Hardware project source files:
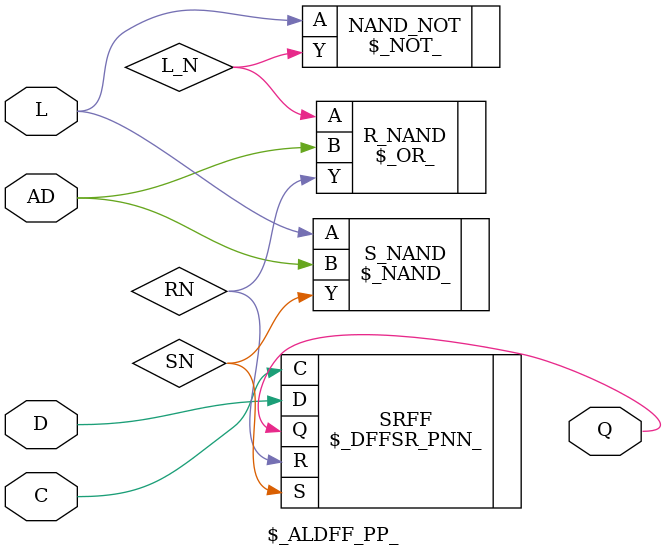
<source format=v>

module \$_ALDFF_PN_ (D, C, L, AD, Q);
input D, C, L, AD;
output reg Q;

wire RN, SN;
wire L_N;

\$_OR_ R_NAND ( .Y(RN), .A(L), .B(AD) );
\$_NOT_ NAND_NOT ( .A(L), .Y(L_N));
\$_NAND_ S_NAND ( .Y(SN), .A(L_N), .B(AD) );

\$_DFFSR_PNN_ SRFF (.C(C), 
    .S(SN), 
    .R(RN), 
    .D(D), 
    .Q(Q)
);

endmodule

module \$_ALDFF_PP_ (D, C, L, AD, Q);
input D, C, L, AD;
output reg Q;

wire RN, SN;
wire L_N;

\$_OR_ R_NAND ( .Y(RN), .A(L_N), .B(AD) );
\$_NOT_ NAND_NOT ( .A(L), .Y(L_N));
\$_NAND_ S_NAND ( .Y(SN), .A(L), .B(AD) );

\$_DFFSR_PNN_ SRFF (.C(C), 
    .S(SN), 
    .R(RN), 
    .D(D), 
    .Q(Q)
);

endmodule
</source>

TO-DO ITEM —
A word-for-word copy of all the data, without pictures, is the expected output.

YOUR RESPONSE —
<source format=v>

module \$_ALDFF_PN_ (D, C, L, AD, Q);
input D, C, L, AD;
output reg Q;

wire RN, SN;
wire L_N;

\$_OR_ R_NAND ( .Y(RN), .A(L), .B(AD) );
\$_NOT_ NAND_NOT ( .A(L), .Y(L_N));
\$_NAND_ S_NAND ( .Y(SN), .A(L_N), .B(AD) );

\$_DFFSR_PNN_ SRFF (.C(C), 
    .S(SN), 
    .R(RN), 
    .D(D), 
    .Q(Q)
);

endmodule

module \$_ALDFF_PP_ (D, C, L, AD, Q);
input D, C, L, AD;
output reg Q;

wire RN, SN;
wire L_N;

\$_OR_ R_NAND ( .Y(RN), .A(L_N), .B(AD) );
\$_NOT_ NAND_NOT ( .A(L), .Y(L_N));
\$_NAND_ S_NAND ( .Y(SN), .A(L), .B(AD) );

\$_DFFSR_PNN_ SRFF (.C(C), 
    .S(SN), 
    .R(RN), 
    .D(D), 
    .Q(Q)
);

endmodule
</source>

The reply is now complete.